I’ve enjoyed my time so far with Advance Wars: Dual Strike. It fits the portable format nicely and is a professional, well balanced example of one of my favorite genres.

There are several design concepts that I’ve discussed in this review:

  • Layered game mechanics: By layering meta-mechanics on top of one another we can extend a proven core game mechanic and reduce long term player burn out.
  • Reward momentum: By stringing rewards of various sizes after one another in a visible, predictable sequence, you can encourage the player to keep playing.
  • Creation of new tokens by tweaking variables: We can quickly increase the complexity of a title by introducing new tokens that are simple variations on implicit design variables.
  • Use of classes to simplify the learning curve: We can manage the inherent complexity of a highly layered design by chunking similar objects into classes and explaining relationships with simple heuristics
I highly recommend looking for other examples of game design layering in other titles. It is a very common technique that should be in every designer’s tool box. However, as we’ve discussed above, it should be used with care.
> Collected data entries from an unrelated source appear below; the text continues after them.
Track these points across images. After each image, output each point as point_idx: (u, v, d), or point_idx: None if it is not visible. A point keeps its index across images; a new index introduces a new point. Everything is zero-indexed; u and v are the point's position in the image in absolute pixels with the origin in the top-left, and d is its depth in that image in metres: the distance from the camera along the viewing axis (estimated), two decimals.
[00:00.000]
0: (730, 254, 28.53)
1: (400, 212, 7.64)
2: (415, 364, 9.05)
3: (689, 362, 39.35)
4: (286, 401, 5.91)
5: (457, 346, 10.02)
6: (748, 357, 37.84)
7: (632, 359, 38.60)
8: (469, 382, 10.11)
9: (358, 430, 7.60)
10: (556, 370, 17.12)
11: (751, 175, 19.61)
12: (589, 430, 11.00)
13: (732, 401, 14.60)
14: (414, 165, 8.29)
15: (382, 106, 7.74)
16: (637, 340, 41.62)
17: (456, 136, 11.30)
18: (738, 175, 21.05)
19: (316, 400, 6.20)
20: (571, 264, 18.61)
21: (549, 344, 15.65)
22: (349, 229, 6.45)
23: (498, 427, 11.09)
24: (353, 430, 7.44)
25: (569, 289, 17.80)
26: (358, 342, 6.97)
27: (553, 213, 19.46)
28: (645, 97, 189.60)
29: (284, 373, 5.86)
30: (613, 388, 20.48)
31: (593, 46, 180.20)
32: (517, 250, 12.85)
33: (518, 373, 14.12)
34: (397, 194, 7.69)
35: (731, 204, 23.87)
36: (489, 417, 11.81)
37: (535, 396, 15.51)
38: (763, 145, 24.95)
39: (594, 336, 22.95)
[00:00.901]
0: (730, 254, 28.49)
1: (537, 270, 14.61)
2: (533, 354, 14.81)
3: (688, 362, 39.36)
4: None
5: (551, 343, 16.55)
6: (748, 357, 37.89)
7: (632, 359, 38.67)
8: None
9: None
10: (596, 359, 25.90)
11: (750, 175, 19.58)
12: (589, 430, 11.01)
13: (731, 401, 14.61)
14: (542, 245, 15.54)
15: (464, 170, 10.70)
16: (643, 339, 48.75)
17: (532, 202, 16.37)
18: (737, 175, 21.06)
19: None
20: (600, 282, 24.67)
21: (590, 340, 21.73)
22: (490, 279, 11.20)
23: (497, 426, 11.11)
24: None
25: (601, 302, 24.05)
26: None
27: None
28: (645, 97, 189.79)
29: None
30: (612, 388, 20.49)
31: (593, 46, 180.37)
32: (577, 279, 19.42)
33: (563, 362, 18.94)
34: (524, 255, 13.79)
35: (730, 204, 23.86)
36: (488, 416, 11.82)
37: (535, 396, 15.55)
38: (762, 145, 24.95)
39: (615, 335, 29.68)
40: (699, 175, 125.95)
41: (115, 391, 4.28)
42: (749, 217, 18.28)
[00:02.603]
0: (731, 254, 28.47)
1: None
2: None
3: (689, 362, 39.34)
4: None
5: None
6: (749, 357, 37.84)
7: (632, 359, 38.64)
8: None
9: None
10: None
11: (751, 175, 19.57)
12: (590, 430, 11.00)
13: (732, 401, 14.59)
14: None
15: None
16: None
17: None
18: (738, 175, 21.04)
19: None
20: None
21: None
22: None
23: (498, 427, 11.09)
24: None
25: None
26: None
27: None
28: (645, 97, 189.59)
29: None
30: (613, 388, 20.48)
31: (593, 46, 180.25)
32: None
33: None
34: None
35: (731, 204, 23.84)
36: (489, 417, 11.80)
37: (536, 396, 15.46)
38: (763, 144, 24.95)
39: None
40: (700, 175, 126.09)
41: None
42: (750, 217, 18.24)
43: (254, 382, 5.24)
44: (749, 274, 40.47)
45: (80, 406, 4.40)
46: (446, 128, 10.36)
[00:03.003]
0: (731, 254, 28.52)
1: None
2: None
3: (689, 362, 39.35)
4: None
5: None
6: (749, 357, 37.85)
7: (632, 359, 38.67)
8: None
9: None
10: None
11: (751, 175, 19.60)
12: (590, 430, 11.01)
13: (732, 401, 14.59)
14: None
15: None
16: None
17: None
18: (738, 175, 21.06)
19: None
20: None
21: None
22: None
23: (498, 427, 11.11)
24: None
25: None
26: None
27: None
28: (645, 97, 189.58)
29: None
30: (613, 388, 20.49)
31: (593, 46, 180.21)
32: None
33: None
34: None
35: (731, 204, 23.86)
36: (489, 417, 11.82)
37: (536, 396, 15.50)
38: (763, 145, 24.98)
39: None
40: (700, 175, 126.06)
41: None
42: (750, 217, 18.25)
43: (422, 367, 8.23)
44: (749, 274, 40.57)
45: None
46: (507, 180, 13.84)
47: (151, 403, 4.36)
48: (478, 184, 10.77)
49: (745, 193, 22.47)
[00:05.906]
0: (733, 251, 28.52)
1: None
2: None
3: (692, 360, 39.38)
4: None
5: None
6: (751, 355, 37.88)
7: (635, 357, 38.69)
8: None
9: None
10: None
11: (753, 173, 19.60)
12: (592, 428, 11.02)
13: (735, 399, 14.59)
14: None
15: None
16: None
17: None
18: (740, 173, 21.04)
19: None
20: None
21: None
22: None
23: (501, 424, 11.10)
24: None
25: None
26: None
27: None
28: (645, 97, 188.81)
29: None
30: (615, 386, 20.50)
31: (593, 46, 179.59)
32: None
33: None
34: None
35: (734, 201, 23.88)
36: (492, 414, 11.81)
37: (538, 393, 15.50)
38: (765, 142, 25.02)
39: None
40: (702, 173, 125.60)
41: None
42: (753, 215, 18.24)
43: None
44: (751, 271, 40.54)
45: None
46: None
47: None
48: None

There are numerous other lessons to be gained from reviewing the design of a game like Advance Wars: Dual Strike and to be honest, I’ve only scratched the surface. With a title with this much history and depth, you could easily write a book that just goes into the implications of each mechanic and the theory behind it. I’ll see if I can schedule another bit of vacation. :-)

Take care

PS: Fixed a couple of typos that folks have caught so far. Apologies for any jet lag induced wackiness in this post.